** Opening Provided records block **

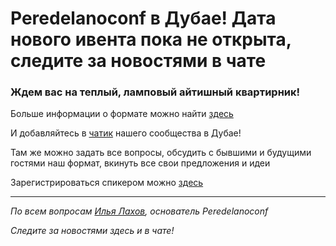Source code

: # **Peredelanoconf** в Дубае! Дата нового ивента пока не открыта, следите за новостями в чате

### Ждем вас на теплый, ламповый айтишный квартирник!

Больше информации о формате можно найти [здесь](/./confs/standard.md)

И добавляйтесь в [чатик](https://t.me/peredelanoconf_dubai) нашего сообщества в Дубае! 

Там же можно задать все вопросы, обсудить с бывшими и будущими гостями наш формат, вкинуть все свои предложения и идеи

Зарегистрироваться спикером можно [здесь](/./guides/tech-speech.md)

---

_По всем вопросам [Илья Лахов](https://t.me/ilakhov), основатель Peredelanoconf_

_Следите за новостями здесь и в чате!_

** Closing Provided records block **

What this task involves: Please express the items above as a JSON list of strings, one string for each line and no blank lines. Leave the pictures out of the answer.

Solution below:
[
  "Source code",
  ": # **Peredelanoconf** в Дубае! Дата нового ивента пока не открыта, следите за новостями в чате",
  "### Ждем вас на теплый, ламповый айтишный квартирник!",
  "Больше информации о формате можно найти [здесь](/./confs/standard.md)",
  "И добавляйтесь в [чатик](https://t.me/peredelanoconf_dubai) нашего сообщества в Дубае! ",
  "Там же можно задать все вопросы, обсудить с бывшими и будущими гостями наш формат, вкинуть все свои предложения и идеи",
  "Зарегистрироваться спикером можно [здесь](/./guides/tech-speech.md)",
  "---",
  "_По всем вопросам [Илья Лахов](https://t.me/ilakhov), основатель Peredelanoconf_",
  "_Следите за новостями здесь и в чате!_"
]